Aim of the exercise: Below are records to return verbatim; the pictures are to be dropped.

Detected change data
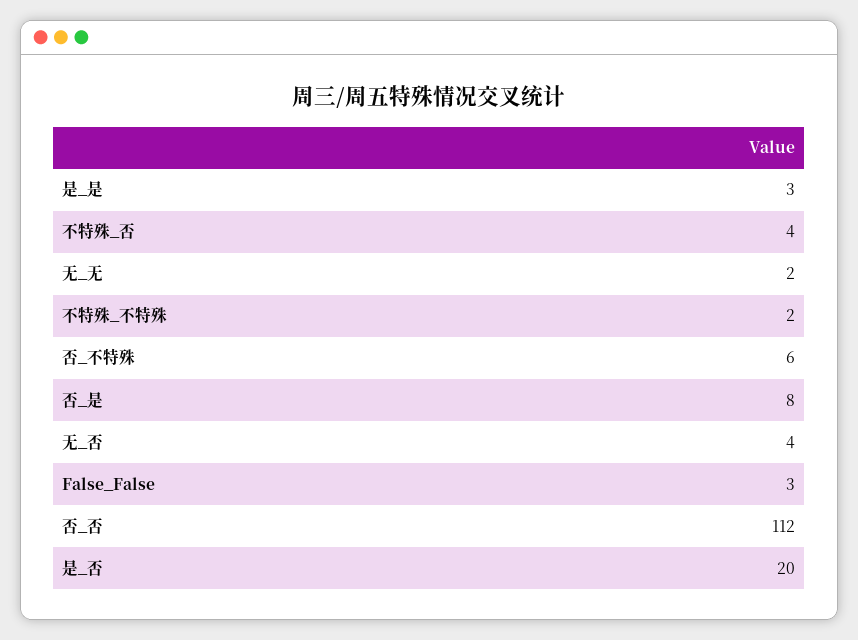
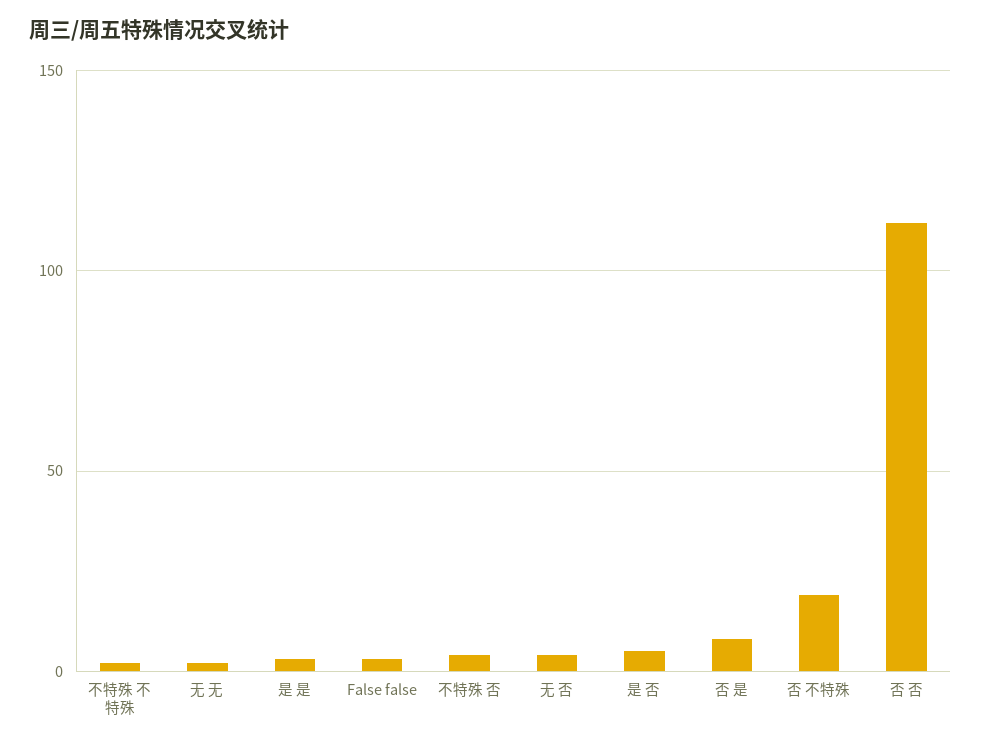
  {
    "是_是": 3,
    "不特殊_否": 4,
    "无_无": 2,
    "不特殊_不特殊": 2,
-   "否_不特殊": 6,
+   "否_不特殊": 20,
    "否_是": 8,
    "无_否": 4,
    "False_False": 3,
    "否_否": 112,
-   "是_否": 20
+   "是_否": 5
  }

Response box:
  {
    "是_是": 3,
    "不特殊_否": 4,
    "无_无": 2,
    "不特殊_不特殊": 2,
-   "否_不特殊": 6,
+   "否_不特殊": 20,
    "否_是": 8,
    "无_否": 4,
    "False_False": 3,
    "否_否": 112,
-   "是_否": 20
+   "是_否": 5
  }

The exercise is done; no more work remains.